Qu’est-ce qui pourrait changer ?

Pour répondre à cette demande, « un texte de loi pourrait préciser que celui qui adopte sciemment un comportement dont il ne peut ignorer qu’il peut avoir des conséquences sur l’altération ou l’abolition de son discernement ne peut pas être jugé irresponsable », nous explique le professeur de droit pénal, Edouard Verny. « Et on pourrait avoir une autre disposition, qui prévoirait que ceux dont l’abolition ou l’altération du discernement procède de la consommation d’alcool ou de stupéfiant ne relèvent pas non plus de l’irresponsabilité », complète-t-il.
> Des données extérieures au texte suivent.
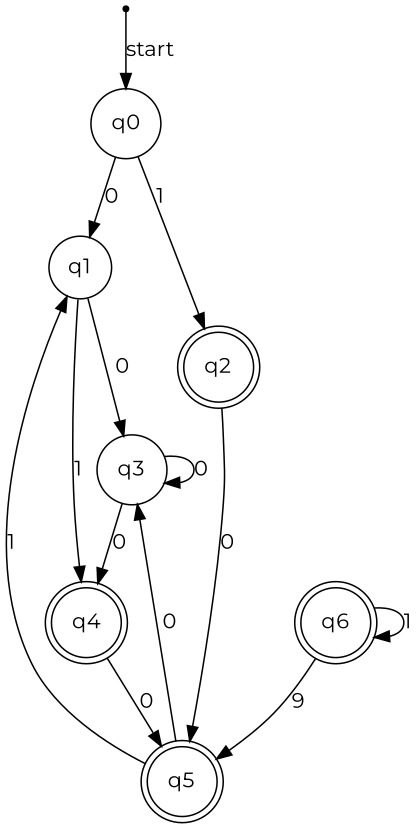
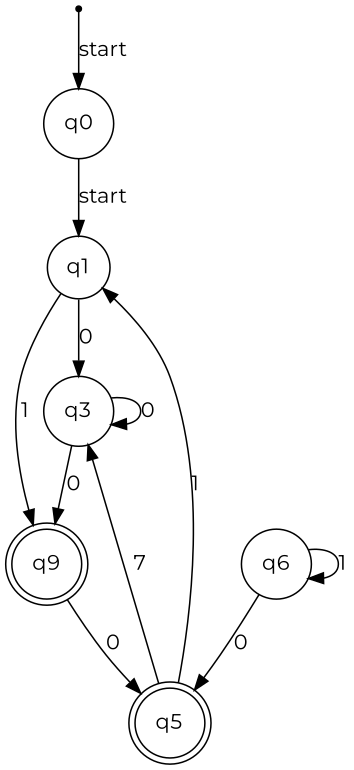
  digraph {
    fontname=Montserrat
    node [fontname=Montserrat shape=doublecircle]
    edge [fontname=Montserrat]
    n1 [label=q2147483647 shape=point]
    n2 [label=q0 shape=circle]
    n3 [label=q1 shape=circle]
-   n4 [label=q2]
    n5 [label=q3 shape=circle]
-   n6 [label=q4]
+   n6 [label=q9]
    n7 [label=q5]
-   n8 [label=q6]
+   n8 [label=q6 shape=circle]
    n1 -> n2 [label=start]
-   n2 -> n3 [label=0]
-   n2 -> n4 [label=1]
+   n2 -> n3 [label=start]
    n3 -> n5 [label=0]
    n3 -> n6 [label=1]
-   n4 -> n7 [label=0]
    n5 -> n5 [label=0]
    n5 -> n6 [label=0]
    n6 -> n7 [label=0]
    n7 -> n3 [label=1]
-   n7 -> n5 [label=0]
-   n8 -> n7 [label=9]
+   n7 -> n5 [label=7]
+   n8 -> n7 [label=0]
    n8 -> n8 [label=1]
  }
Dans les faits, « le texte de loi est assez simple à changer », complète Virginie Gautron, maître de conférences en droit pénal. Mais une telle modification de la loi ne serait pas sans conséquence. « D’abord, ça va poser des problèmes de preuve compliqués, puisqu’il va falloir démontrer que la consommation de cannabis est à l’origine du trouble et ce n’est pas si simple. » Elle craint surtout, par ce biais, « l’introduction d’éléments moraux. Il ne va plus suffire d’être un vrai malade pour être irresponsable pénalement, il faudra être un bon malade ». Dans tous les cas, une modification de la loi ne serait pas rétroactive et ne changerait donc rien dans l’affaire Sarah Halimi.